Looping through dataframe list with IF Statement-CodePudding

Just running a simple for-loop on a list of dataframes, however trying to add an IF clause... and it keeps erroring out.

df_list = [df1, df2, df3]
for df in df_list:
   if df in [df1, df2]:
      x = 1
   else:
      x = 2
.
.
.
ValueError: Can only compare identically-labeled DataFrame objects

Above is a simplified version of what I'm attempting. Can anyone tell me why this isn't working and a fix?

CodePudding user response：

You could use DataFrame.equals with any instead:

df_list = [df1, df2, df3]
for df in df_list:
    if any(df.equals(y) for y in [df1, df2]):
        x = 1
    else:
        x = 2

CodePudding user response：

You could use a better container and reference them by labels.

Equality checks for large DataFrames with object types can become slow, >> seconds, but it will take ~ns to check if the label is in a list.

dfs = {'df1': df1, 'df2': df2, 'df3': df3}
for label, df in dfs.items():
    if label in ['df1', 'df2']:
        x = 1
    else:
        x = 2

CodePudding user response：

You need to use df.equals()

https://pandas.pydata.org/docs/reference/api/pandas.DataFrame.equals.html

df_list = [df1, df2, df3]
for df in df_list:
   if df.equals(df1) or df.equals(df2):
      # blah blah

CodePudding user response：

The following link might help: Pandas "Can only compare identically-labeled DataFrame objects" error

According to this, the data frames being compared with == should have the same columns and index otherwise it gives the error.

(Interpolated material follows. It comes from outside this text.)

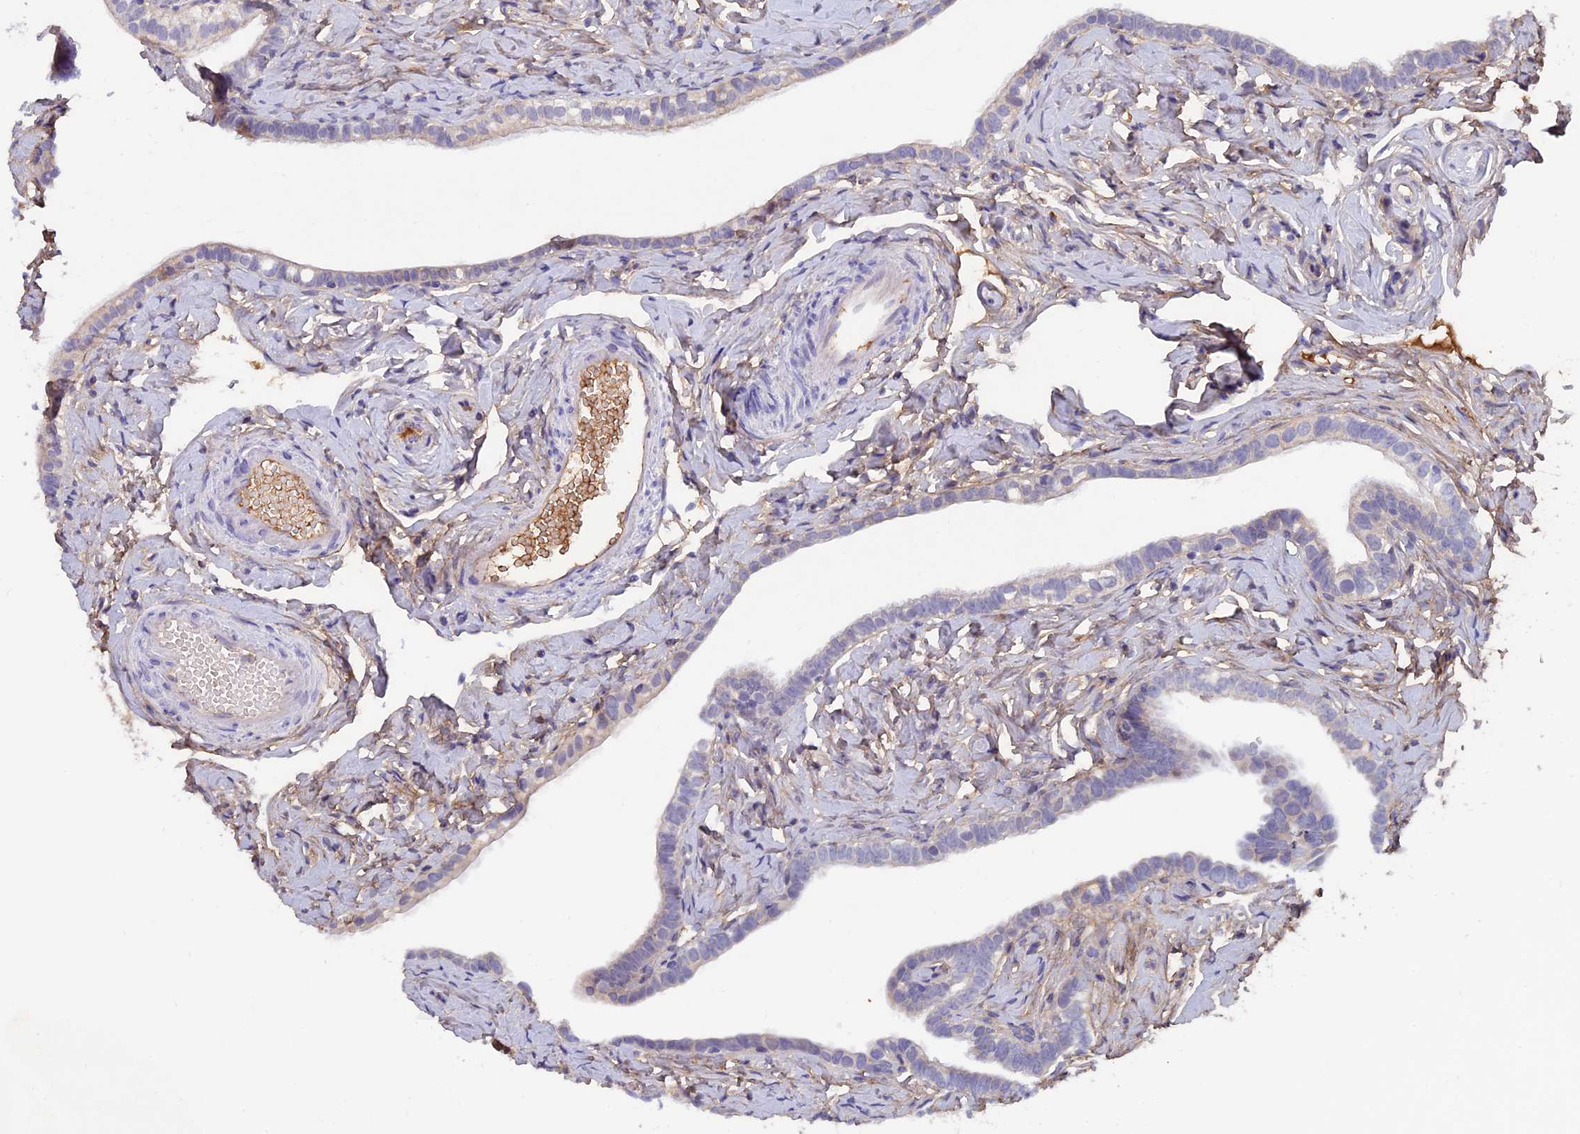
{"staining": {"intensity": "negative", "quantity": "none", "location": "none"}, "tissue": "fallopian tube", "cell_type": "Glandular cells", "image_type": "normal", "snomed": [{"axis": "morphology", "description": "Normal tissue, NOS"}, {"axis": "topography", "description": "Fallopian tube"}], "caption": "Immunohistochemical staining of benign human fallopian tube demonstrates no significant staining in glandular cells.", "gene": "COL4A3", "patient": {"sex": "female", "age": 66}}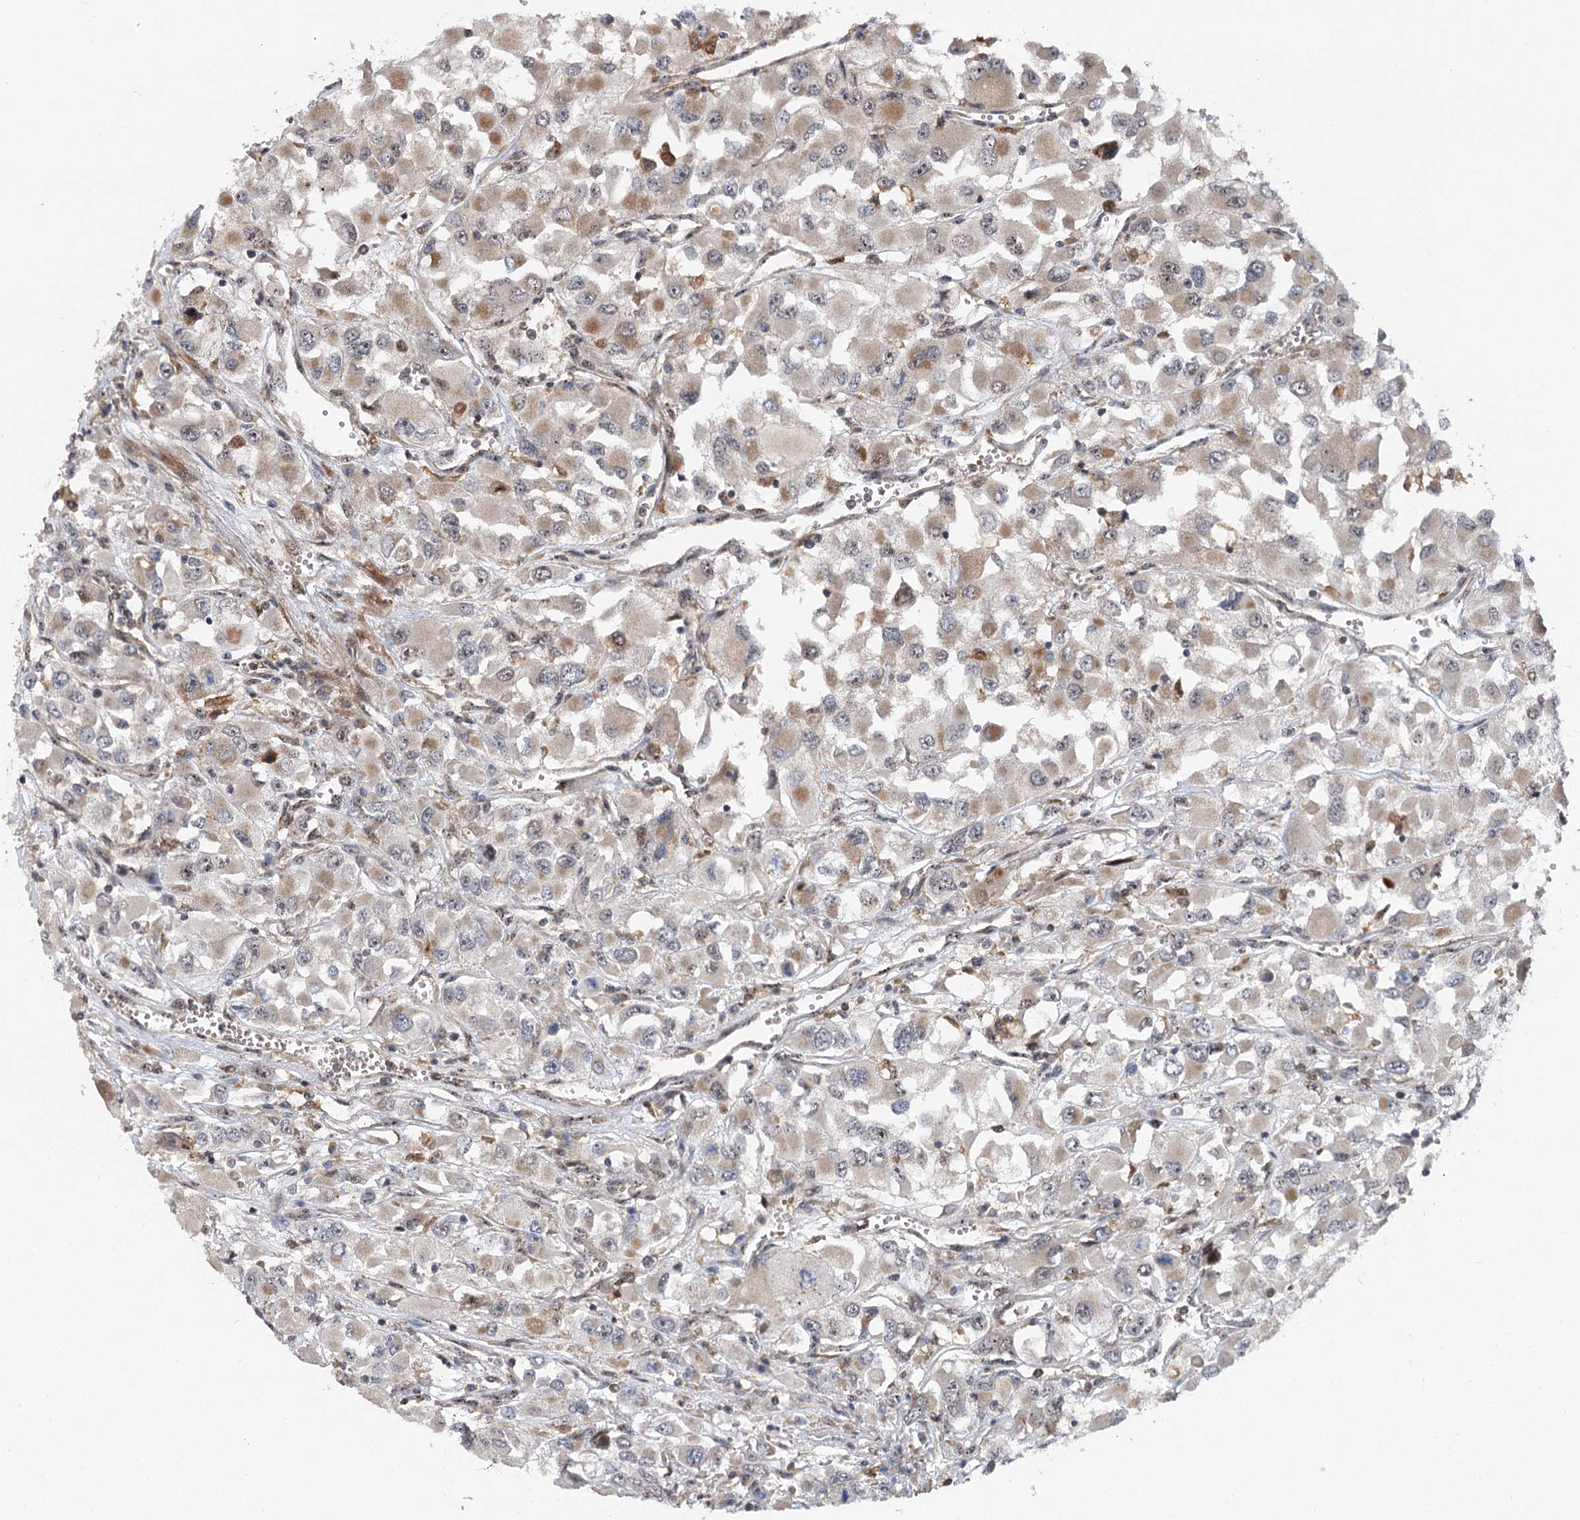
{"staining": {"intensity": "weak", "quantity": ">75%", "location": "cytoplasmic/membranous"}, "tissue": "renal cancer", "cell_type": "Tumor cells", "image_type": "cancer", "snomed": [{"axis": "morphology", "description": "Adenocarcinoma, NOS"}, {"axis": "topography", "description": "Kidney"}], "caption": "Renal cancer (adenocarcinoma) stained with a protein marker exhibits weak staining in tumor cells.", "gene": "C12orf4", "patient": {"sex": "female", "age": 52}}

Alternatively, you can compare the data frames using dataframe.equals method. Please refer to the documentation below: https://pandas.pydata.org/docs/reference/api/pandas.DataFrame.equals.html

CodePudding user response：

Do NOT use .equals() here!

It's unnecessary and slowing down you program, use id() instead:

df_list = [df1, df2, df3]
for df in df_list:
   if id(df) in [id(df1), id(df2)]: 
      x = 1
   else:
      x = 2